-- Record extracts follows --
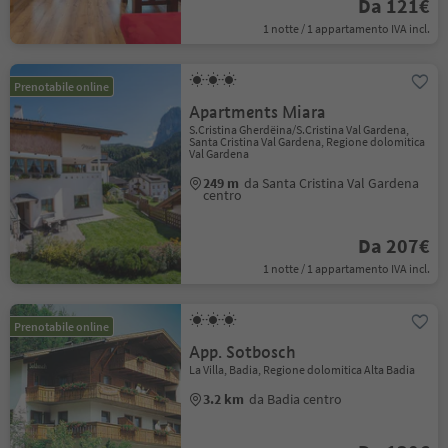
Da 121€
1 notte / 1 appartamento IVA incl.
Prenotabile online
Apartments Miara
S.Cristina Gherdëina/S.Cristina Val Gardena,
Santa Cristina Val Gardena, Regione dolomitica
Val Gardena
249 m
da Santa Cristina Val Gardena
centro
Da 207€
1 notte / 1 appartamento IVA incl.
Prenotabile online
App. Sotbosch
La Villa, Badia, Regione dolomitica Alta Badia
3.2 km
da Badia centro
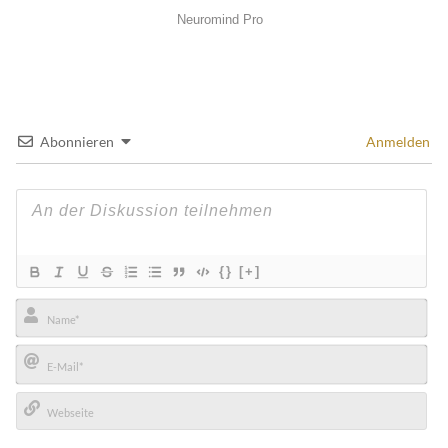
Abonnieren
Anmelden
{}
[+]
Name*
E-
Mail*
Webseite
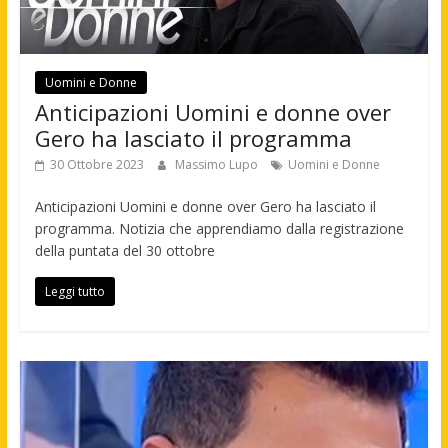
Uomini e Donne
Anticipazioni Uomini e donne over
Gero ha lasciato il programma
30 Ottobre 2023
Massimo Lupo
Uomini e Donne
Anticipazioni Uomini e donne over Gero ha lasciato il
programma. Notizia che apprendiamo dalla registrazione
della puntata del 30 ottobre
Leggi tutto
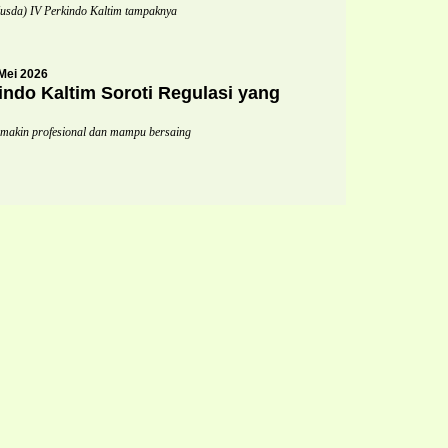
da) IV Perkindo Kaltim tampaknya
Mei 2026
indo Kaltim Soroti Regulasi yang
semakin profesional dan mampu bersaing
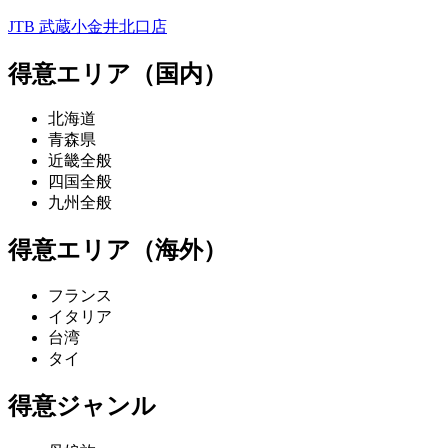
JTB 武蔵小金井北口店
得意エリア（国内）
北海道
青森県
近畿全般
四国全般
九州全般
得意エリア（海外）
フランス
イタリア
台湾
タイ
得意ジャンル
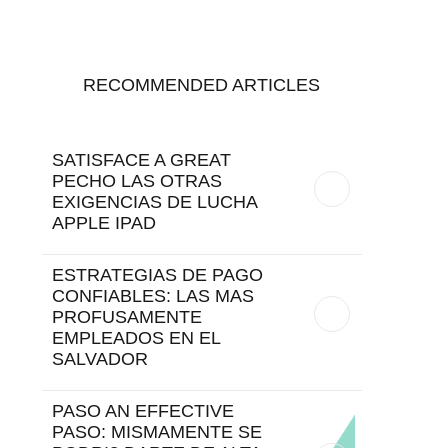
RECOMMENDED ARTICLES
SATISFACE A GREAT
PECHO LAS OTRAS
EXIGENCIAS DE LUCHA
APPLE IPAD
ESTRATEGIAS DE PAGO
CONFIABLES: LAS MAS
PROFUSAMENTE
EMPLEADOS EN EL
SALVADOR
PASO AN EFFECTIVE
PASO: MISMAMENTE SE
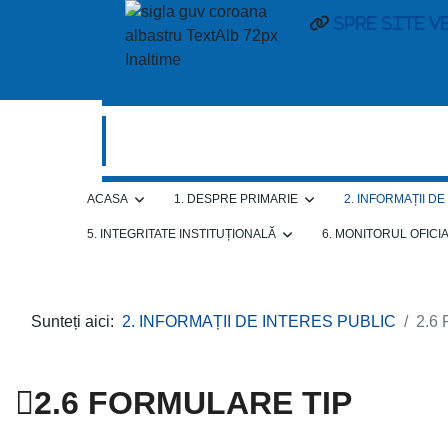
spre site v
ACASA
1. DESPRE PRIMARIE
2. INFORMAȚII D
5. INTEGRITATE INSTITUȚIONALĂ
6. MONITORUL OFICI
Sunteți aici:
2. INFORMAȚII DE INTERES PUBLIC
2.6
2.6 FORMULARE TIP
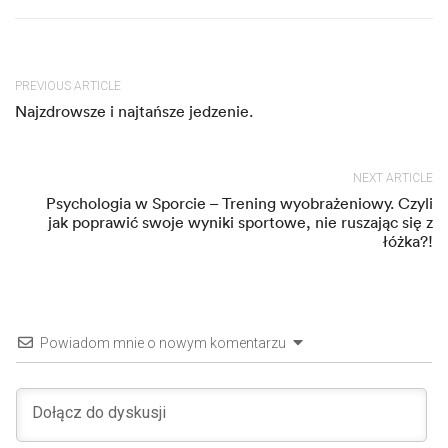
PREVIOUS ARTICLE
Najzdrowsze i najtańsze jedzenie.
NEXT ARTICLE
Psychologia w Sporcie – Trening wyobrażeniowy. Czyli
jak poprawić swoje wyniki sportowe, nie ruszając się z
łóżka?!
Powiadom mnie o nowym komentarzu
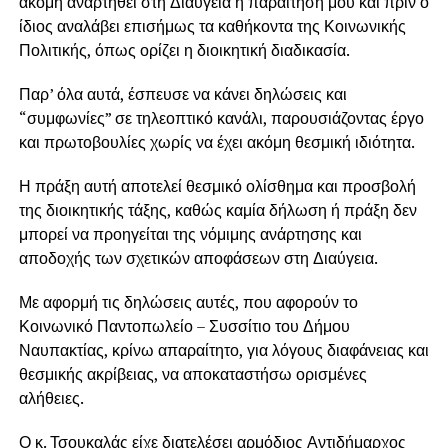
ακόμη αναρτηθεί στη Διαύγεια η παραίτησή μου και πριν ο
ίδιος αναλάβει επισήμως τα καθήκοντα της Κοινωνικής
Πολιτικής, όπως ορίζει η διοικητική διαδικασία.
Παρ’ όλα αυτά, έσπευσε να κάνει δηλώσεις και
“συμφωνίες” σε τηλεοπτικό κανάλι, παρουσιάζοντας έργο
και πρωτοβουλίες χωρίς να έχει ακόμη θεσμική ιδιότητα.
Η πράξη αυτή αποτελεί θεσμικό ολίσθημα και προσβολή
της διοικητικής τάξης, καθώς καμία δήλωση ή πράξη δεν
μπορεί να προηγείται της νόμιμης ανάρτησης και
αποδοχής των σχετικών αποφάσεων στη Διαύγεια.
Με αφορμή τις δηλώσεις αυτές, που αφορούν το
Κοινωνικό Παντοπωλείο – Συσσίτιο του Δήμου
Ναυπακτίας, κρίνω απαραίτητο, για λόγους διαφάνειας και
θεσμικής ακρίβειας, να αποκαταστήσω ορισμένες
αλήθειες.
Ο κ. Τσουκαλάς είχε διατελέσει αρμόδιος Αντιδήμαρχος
-- Record extracts concluded --
*What this task involves*. Wherever the string "Anticipazioni" turns up in the material, copy the whole line.

*Solution*.
Anticipazioni Uomini e donne over
Anticipazioni Uomini e donne over Gero ha lasciato il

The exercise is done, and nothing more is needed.